§ WORK INSTRUCTION
Aside from the pictures, the entries should be given again exactly.

(Collected data entries)
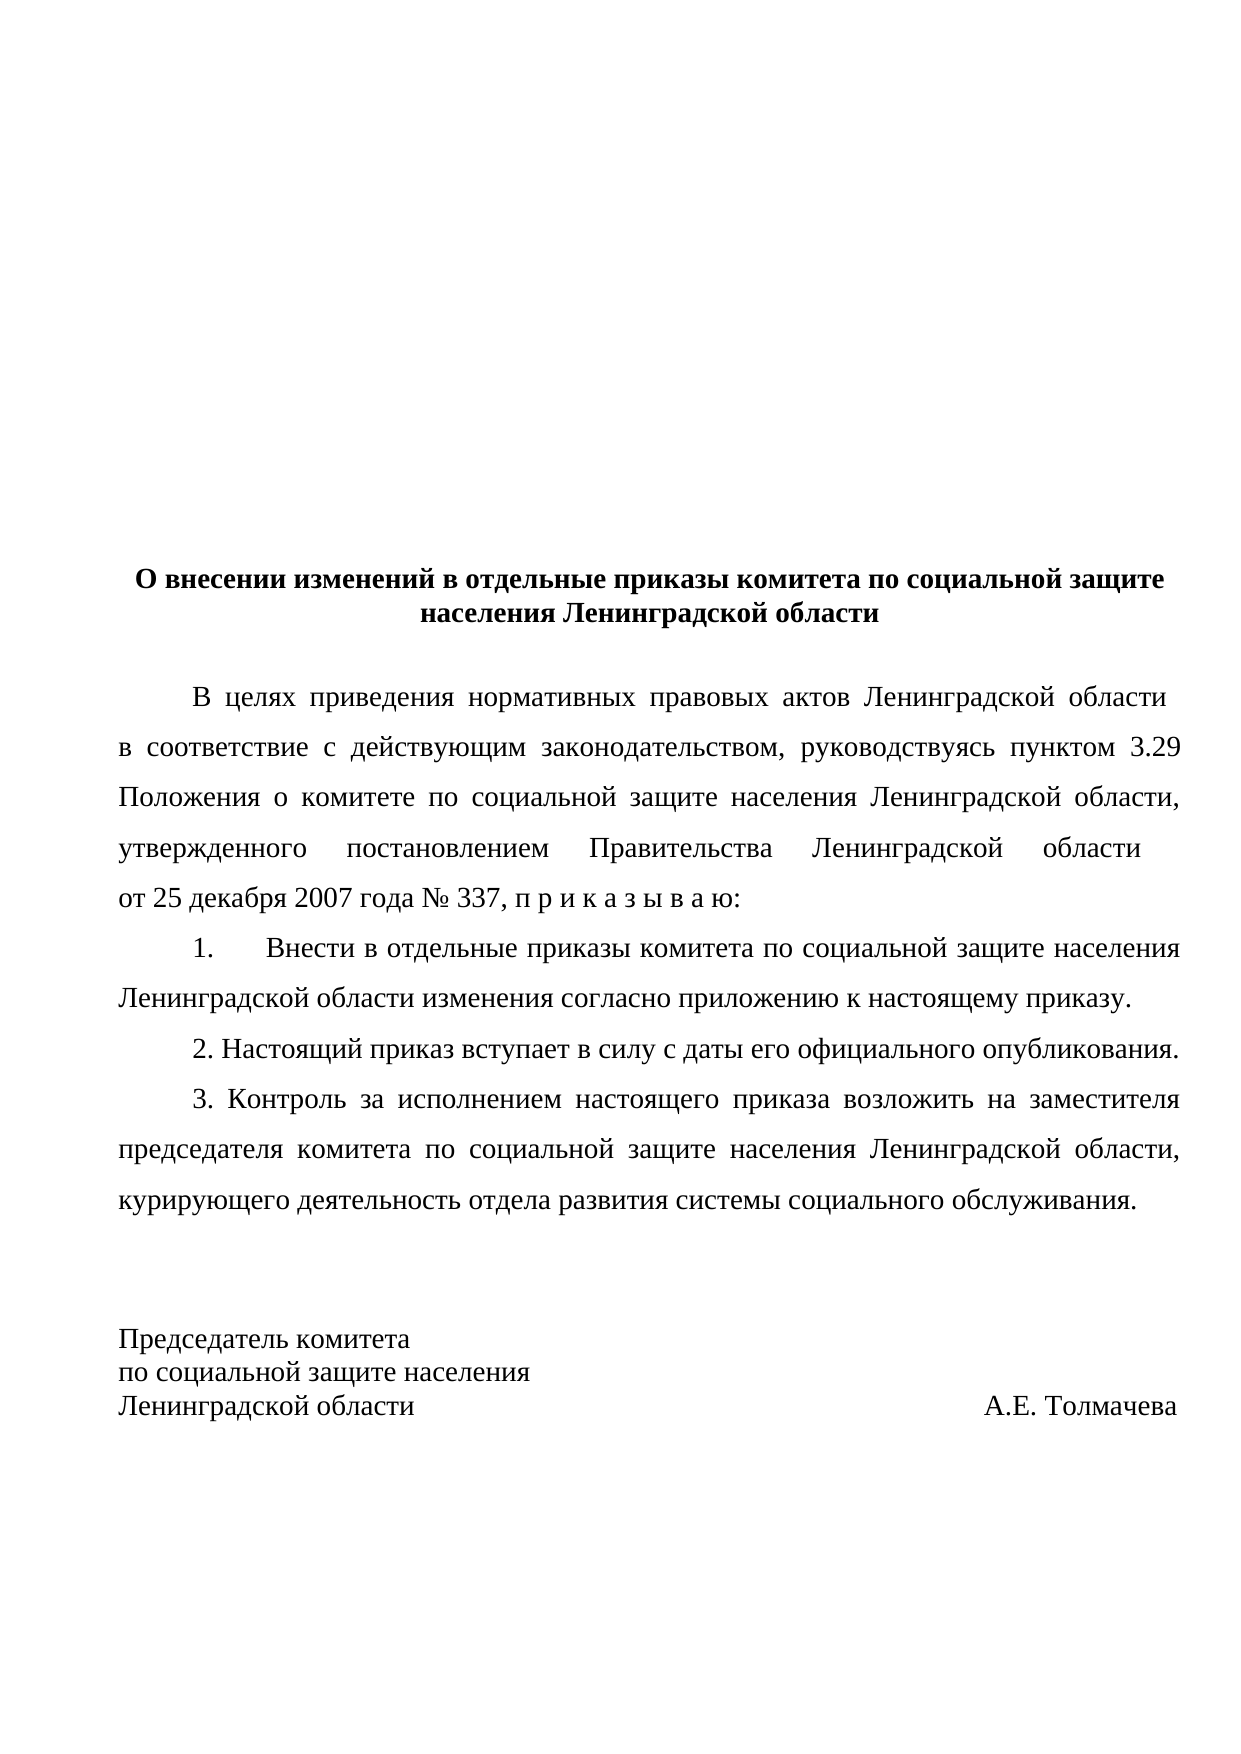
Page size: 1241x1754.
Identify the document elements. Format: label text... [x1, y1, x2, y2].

list Внести в отдельные приказы комитета по социальной защите населения Ленинградской области изменения согласно приложению к настоящему приказу. [118, 930, 1181, 1014]
text 3. Контроль за исполнением настоящего приказа возложить на заместителя председателя комитета по социальной защите населения Ленинградской области, курирующего деятельность отдела развития системы социального обслуживания. [118, 1081, 1181, 1215]
text В целях приведения нормативных правовых актов Ленинградской области в соответствие с действующим законодательством, руководствуясь пунктом 3.29 Положения о комитете по социальной защите населения Ленинградской области, утвержденного постановлением Правительства Ленинградской области от 25 декабря 2007 года № 337, п р и к а з ы в а ю: [118, 679, 1181, 913]
text Председатель комитета [118, 1321, 1181, 1354]
text по социальной защите населения [118, 1354, 1181, 1388]
text Ленинградской области А.Е. Толмачева [118, 1388, 1181, 1422]
title О внесении изменений в отдельные приказы комитета по социальной защите населения Ленинградской области [118, 561, 1181, 628]
text 2. Настоящий приказ вступает в силу с даты его официального опубликования. [118, 1031, 1181, 1064]
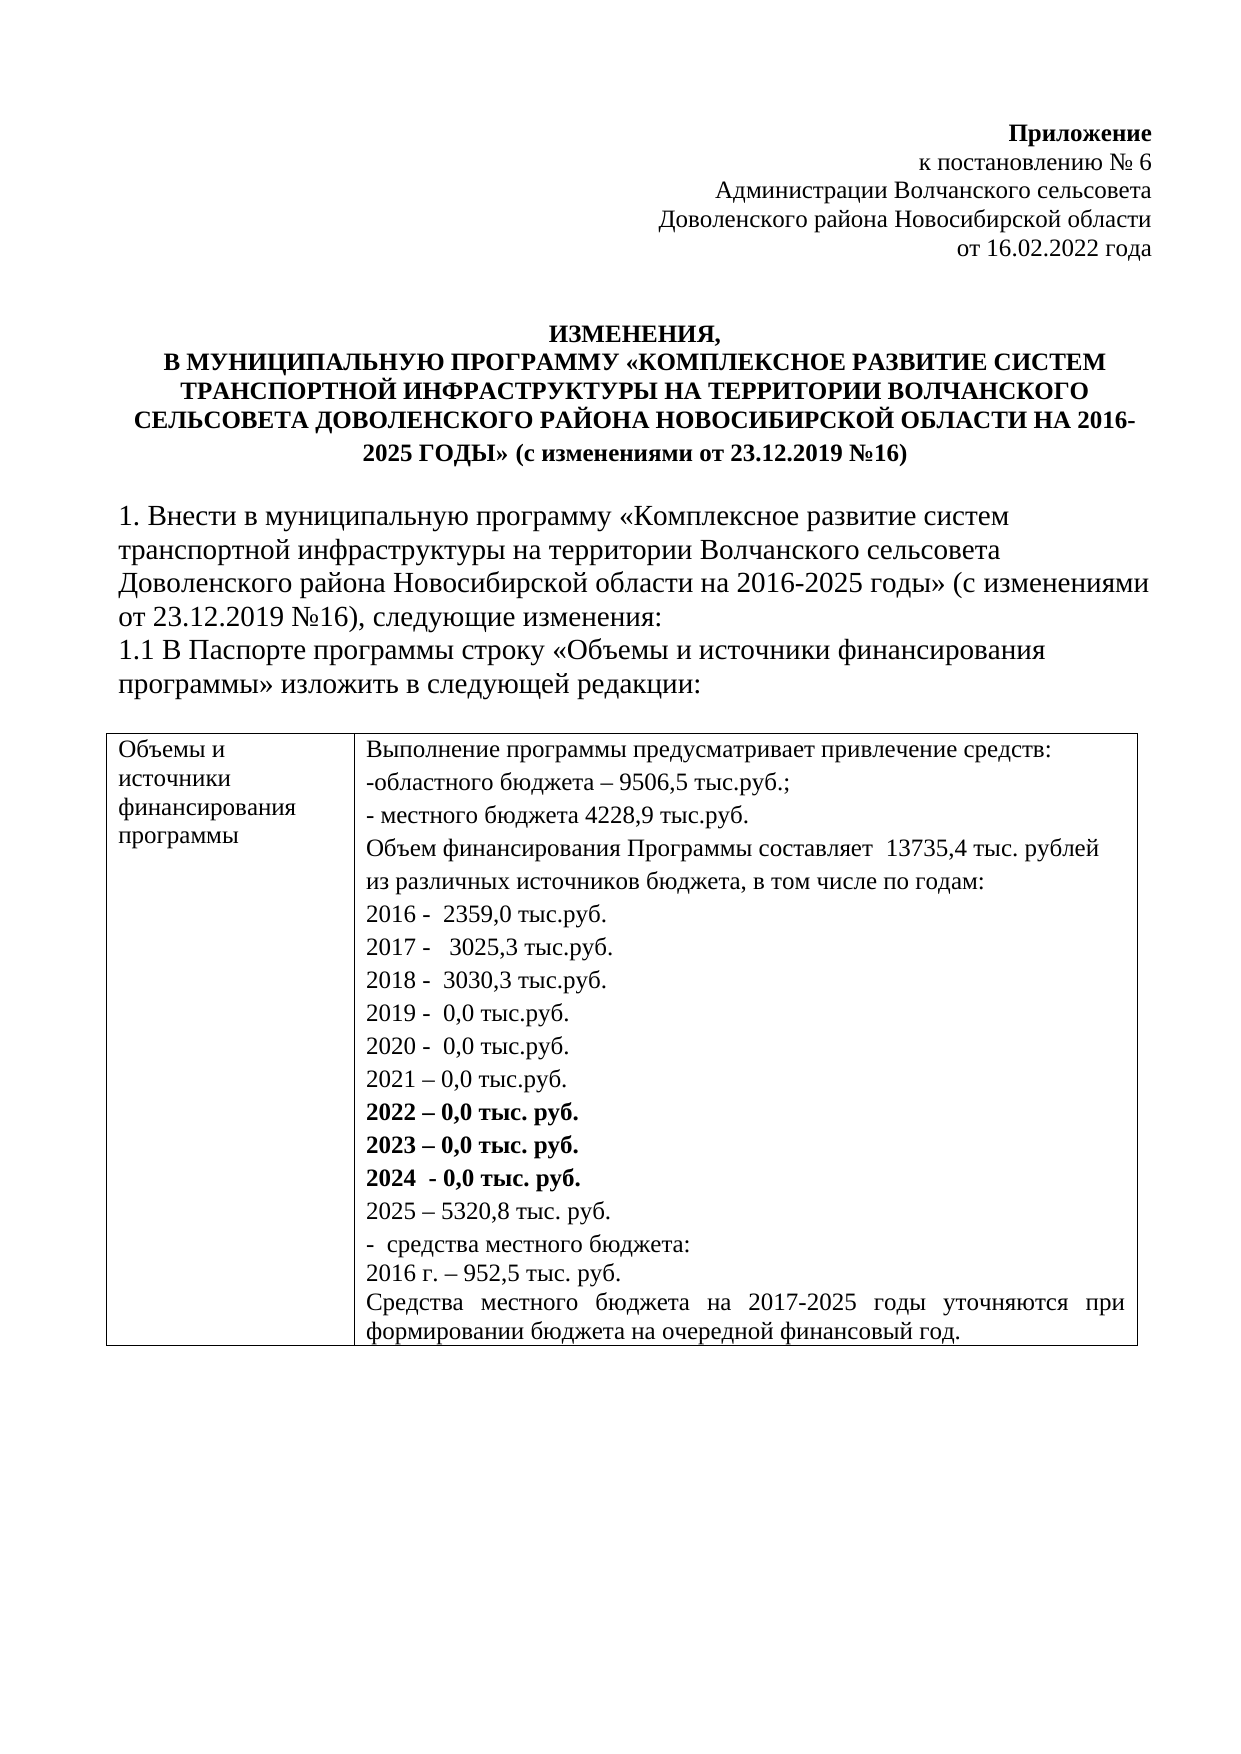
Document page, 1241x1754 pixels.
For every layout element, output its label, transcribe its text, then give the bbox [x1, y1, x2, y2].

§ REPLY TO THE EXERCISE
Page size: 1241x1754.
Identify the document elements. Format: label text... [x1, y1, x2, y2].

list Внести в отдельные приказы комитета по социальной защите населения Ленинградской области изменения согласно приложению к настоящему приказу. [118, 930, 1181, 1014]
text 3. Контроль за исполнением настоящего приказа возложить на заместителя председателя комитета по социальной защите населения Ленинградской области, курирующего деятельность отдела развития системы социального обслуживания. [118, 1081, 1181, 1215]
text В целях приведения нормативных правовых актов Ленинградской области в соответствие с действующим законодательством, руководствуясь пунктом 3.29 Положения о комитете по социальной защите населения Ленинградской области, утвержденного постановлением Правительства Ленинградской области от 25 декабря 2007 года № 337, п р и к а з ы в а ю: [118, 679, 1181, 913]
text Председатель комитета [118, 1321, 1181, 1354]
text по социальной защите населения [118, 1354, 1181, 1388]
text Ленинградской области А.Е. Толмачева [118, 1388, 1181, 1422]
title О внесении изменений в отдельные приказы комитета по социальной защите населения Ленинградской области [118, 561, 1181, 628]
text 2. Настоящий приказ вступает в силу с даты его официального опубликования. [118, 1031, 1181, 1064]
Document page, 1241x1754 pixels.
For every layout element, output its label, transcribe its text, then give the bbox [x1, y1, x2, y2].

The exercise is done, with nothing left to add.